Barrow-upon-Soar Parochial School opened in 1859. The earliest written record is in June 1863 when John Dixon was Principal Teacher. There was an average of 85 children on the school register with attendance often affected by the agricultural year - pea pulling and potato picking, for example. The Victorian version of an OFSTED Inspection in 1865
reported `The state of the school is on the whole very satisfactory'! The school grew in numbers to 170 at the turn of the century with Frank Austin designated as Headmaster (serving for 33 years as Head). Buildings on both Cotes Road and Church Street continued to offer schooling for Infants and Mixed, with regular official Registration checks and formal inspections.
World War I Food Committees in 1917-18 used the school and staff for distribution of food ration papers and the November Armistice Day half day holiday coincided with no coal for heating! The entire school had to cluster around the single coke `Tortoise' burner that winter.
In 1939, the outbreak of World War II saw the school, with Mrs M Jewell as Headmistress, host to evacuees from Sheffield. Air Raid Shelter for the children was provided in the cellars of the Vicarage and the Three Tuns Public House. The school had anti-blast wire netting fitted over all windows and sandbags stacked in front of the main door. Eventually, all windows were boarded up and school carried on under electric lights! With Mr E Barker in charge of the main building with 166 pupils and 112 on the roll in the other one, the post war period reflected continued growth in Barrow.

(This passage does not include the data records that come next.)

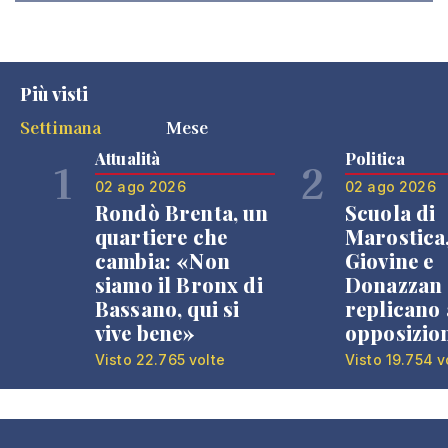
Più visti
Settimana
Mese
Attualità
Politica
1
2
02 ago 2026
02 ago 2026
Rondò Brenta, un
Scuola di
quartiere che
Marostica
cambia: «Non
Giovine e
siamo il Bronx di
Donazzan
Bassano, qui si
replicano 
vive bene»
opposizio
Visto 22.765 volte
Visto 19.754 v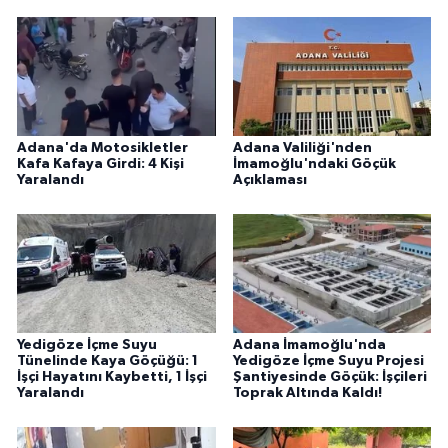
Adana'da Motosikletler
Adana Valiliği'nden
Kafa Kafaya Girdi: 4 Kişi
İmamoğlu'ndaki Göçük
Yaralandı
Açıklaması
Yedigöze İçme Suyu
Adana İmamoğlu'nda
Tünelinde Kaya Göçüğü: 1
Yedigöze İçme Suyu Projesi
İşçi Hayatını Kaybetti, 1 İşçi
Şantiyesinde Göçük: İşçileri
Yaralandı
Toprak Altında Kaldı!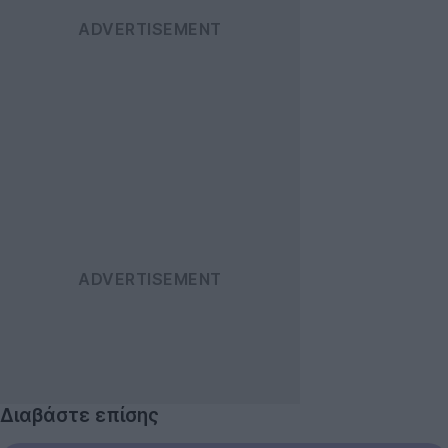
Διαβάστε επίσης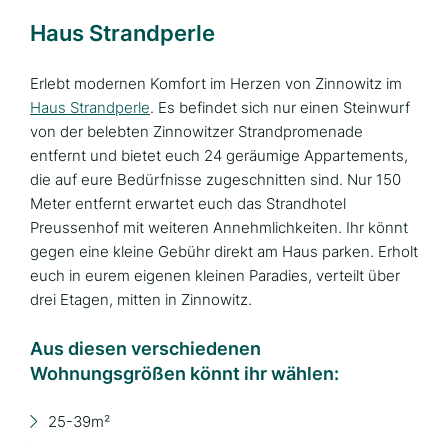
Haus Strandperle
Erlebt modernen Komfort im Herzen von Zinnowitz im
Haus Strandperle
. Es befindet sich nur einen Steinwurf
von der belebten Zinnowitzer Strandpromenade
entfernt und bietet euch 24 geräumige Appartements,
die auf eure Bedürfnisse zugeschnitten sind. Nur 150
Meter entfernt erwartet euch das Strandhotel
Preussenhof mit weiteren Annehmlichkeiten. Ihr könnt
gegen eine kleine Gebühr direkt am Haus parken. Erholt
euch in eurem eigenen kleinen Paradies, verteilt über
drei Etagen, mitten in Zinnowitz.
Aus diesen verschiedenen
Wohnungsgrößen könnt ihr wählen:
25-39m²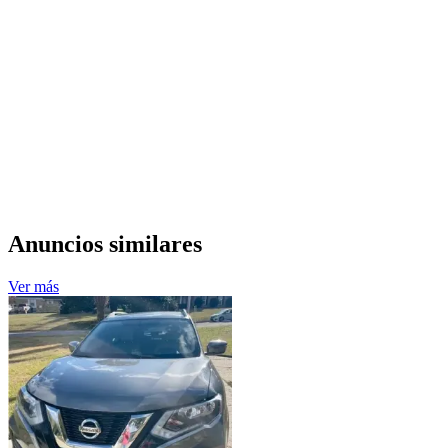
Anuncios similares
Ver más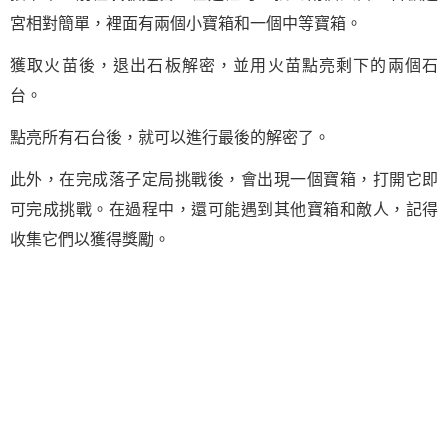
宮相對簡單，裡面有兩個小寶箱和一個中等寶箱。
獲取火苗後，退出石板解密，並用火苗點亮剩下的兩個石
台。
點亮所有石台後，就可以進行最後的解密了。
此外，在完成落子定局挑戰後，會出現一個寶箱，打開它即
可完成挑戰。在過程中，還可能遇到其他寶箱和敵人，記得
收集它們以獲得獎勵。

Hall Orchard CE Controlled Primary School came into being on 20 August 1969 when the schools became one in the brand new building plus Victorian Annexe. After 27 years, Mr Barker retired when Colin Jeffries was appointed in 1972. Numbers on the roll increased to 400+ at one point, averaging 350 by 1989 when Bob Morley was appointed upon Mr Jeffries' retirement. Major developments took place in 1994 with a new building and play area and the average summer term roll rose to 470 children.
The National Curriculum, Local Management of Schools, National Testing, OFSTED Inspections, League tables, new Special Needs systems have changed the world of education forever. The millennium will bring us new legislation centrally and, under the Borough Plan, possible expansion to 540 on roll. So it will be even more important that, in the words of our 1997 Inspection Report, `the school retains a "family" atmosphere'! We are indeed a Family School in a Family Village.